→ PROBLEM:
Starting at the line that contains "M 752,629 L", repeat each line exactly until the records end, keeping both the first and the last.

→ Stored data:
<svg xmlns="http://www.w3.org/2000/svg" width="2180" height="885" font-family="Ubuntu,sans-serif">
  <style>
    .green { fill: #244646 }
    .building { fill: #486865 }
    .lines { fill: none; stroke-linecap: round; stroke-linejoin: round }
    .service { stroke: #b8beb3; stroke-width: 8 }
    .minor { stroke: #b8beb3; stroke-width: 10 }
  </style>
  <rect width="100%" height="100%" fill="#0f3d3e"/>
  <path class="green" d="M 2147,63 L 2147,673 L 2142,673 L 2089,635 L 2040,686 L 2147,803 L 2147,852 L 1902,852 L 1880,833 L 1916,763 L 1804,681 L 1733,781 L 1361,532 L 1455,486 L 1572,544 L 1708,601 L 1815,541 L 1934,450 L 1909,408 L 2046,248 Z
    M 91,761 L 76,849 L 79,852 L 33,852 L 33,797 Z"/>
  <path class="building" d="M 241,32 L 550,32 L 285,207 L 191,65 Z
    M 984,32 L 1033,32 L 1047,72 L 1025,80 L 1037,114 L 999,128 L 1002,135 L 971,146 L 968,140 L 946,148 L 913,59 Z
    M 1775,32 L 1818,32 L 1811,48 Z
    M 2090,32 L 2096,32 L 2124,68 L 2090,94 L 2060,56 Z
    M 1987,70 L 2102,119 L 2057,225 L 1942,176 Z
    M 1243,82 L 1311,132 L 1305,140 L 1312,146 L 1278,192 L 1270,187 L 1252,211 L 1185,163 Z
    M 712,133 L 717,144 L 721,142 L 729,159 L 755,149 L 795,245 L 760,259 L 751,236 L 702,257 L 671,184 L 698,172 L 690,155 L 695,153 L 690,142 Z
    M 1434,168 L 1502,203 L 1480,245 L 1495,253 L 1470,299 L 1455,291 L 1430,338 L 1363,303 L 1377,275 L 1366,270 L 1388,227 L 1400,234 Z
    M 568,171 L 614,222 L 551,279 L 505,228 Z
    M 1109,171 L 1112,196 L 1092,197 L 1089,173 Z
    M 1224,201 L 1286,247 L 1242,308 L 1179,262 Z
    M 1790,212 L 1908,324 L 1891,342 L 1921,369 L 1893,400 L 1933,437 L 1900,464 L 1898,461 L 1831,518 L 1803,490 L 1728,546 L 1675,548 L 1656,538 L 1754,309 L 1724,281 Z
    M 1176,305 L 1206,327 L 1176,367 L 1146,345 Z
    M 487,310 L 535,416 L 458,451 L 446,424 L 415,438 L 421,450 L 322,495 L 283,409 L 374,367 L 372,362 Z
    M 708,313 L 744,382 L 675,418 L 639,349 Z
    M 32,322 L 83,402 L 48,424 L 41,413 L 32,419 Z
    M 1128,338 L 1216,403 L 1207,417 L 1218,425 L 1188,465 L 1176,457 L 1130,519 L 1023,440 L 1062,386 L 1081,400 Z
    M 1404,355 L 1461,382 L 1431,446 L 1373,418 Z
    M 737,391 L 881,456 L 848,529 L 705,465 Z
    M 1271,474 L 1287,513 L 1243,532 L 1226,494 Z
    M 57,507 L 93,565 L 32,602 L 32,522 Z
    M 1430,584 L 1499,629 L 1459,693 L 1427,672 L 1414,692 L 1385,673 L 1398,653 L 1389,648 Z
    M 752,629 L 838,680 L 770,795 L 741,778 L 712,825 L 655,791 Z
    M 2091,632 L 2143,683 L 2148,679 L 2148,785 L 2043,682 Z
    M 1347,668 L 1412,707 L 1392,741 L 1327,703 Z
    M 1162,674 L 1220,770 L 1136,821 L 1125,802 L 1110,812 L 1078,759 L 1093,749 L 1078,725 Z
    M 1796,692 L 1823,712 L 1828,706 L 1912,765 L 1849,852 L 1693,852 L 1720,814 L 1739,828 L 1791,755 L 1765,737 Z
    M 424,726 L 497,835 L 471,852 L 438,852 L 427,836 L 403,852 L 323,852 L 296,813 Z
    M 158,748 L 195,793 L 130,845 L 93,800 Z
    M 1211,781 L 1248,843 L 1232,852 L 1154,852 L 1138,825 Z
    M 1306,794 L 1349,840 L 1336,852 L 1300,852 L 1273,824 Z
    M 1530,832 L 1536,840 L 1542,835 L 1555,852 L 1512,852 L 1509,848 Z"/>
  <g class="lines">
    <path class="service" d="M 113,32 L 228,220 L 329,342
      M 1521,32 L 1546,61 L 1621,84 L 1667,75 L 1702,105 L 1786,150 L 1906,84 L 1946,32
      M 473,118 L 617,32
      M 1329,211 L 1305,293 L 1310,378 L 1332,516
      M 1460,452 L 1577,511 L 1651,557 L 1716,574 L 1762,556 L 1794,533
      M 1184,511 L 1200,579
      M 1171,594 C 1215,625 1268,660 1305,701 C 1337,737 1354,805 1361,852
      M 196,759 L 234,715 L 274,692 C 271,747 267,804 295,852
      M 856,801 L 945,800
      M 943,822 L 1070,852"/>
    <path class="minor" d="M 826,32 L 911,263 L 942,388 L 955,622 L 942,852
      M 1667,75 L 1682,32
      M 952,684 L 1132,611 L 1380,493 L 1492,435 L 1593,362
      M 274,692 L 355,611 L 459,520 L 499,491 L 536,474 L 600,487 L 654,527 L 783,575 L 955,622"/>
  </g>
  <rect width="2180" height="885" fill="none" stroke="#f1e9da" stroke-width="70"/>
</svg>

→ RESPONSE BOX:
    M 752,629 L 838,680 L 770,795 L 741,778 L 712,825 L 655,791 Z
    M 2091,632 L 2143,683 L 2148,679 L 2148,785 L 2043,682 Z
    M 1347,668 L 1412,707 L 1392,741 L 1327,703 Z
    M 1162,674 L 1220,770 L 1136,821 L 1125,802 L 1110,812 L 1078,759 L 1093,749 L 1078,725 Z
    M 1796,692 L 1823,712 L 1828,706 L 1912,765 L 1849,852 L 1693,852 L 1720,814 L 1739,828 L 1791,755 L 1765,737 Z
    M 424,726 L 497,835 L 471,852 L 438,852 L 427,836 L 403,852 L 323,852 L 296,813 Z
    M 158,748 L 195,793 L 130,845 L 93,800 Z
    M 1211,781 L 1248,843 L 1232,852 L 1154,852 L 1138,825 Z
    M 1306,794 L 1349,840 L 1336,852 L 1300,852 L 1273,824 Z
    M 1530,832 L 1536,840 L 1542,835 L 1555,852 L 1512,852 L 1509,848 Z"/>
  <g class="lines">
    <path class="service" d="M 113,32 L 228,220 L 329,342
      M 1521,32 L 1546,61 L 1621,84 L 1667,75 L 1702,105 L 1786,150 L 1906,84 L 1946,32
      M 473,118 L 617,32
      M 1329,211 L 1305,293 L 1310,378 L 1332,516
      M 1460,452 L 1577,511 L 1651,557 L 1716,574 L 1762,556 L 1794,533
      M 1184,511 L 1200,579
      M 1171,594 C 1215,625 1268,660 1305,701 C 1337,737 1354,805 1361,852
      M 196,759 L 234,715 L 274,692 C 271,747 267,804 295,852
      M 856,801 L 945,800
      M 943,822 L 1070,852"/>
    <path class="minor" d="M 826,32 L 911,263 L 942,388 L 955,622 L 942,852
      M 1667,75 L 1682,32
      M 952,684 L 1132,611 L 1380,493 L 1492,435 L 1593,362
      M 274,692 L 355,611 L 459,520 L 499,491 L 536,474 L 600,487 L 654,527 L 783,575 L 955,622"/>
  </g>
  <rect width="2180" height="885" fill="none" stroke="#f1e9da" stroke-width="70"/>
</svg>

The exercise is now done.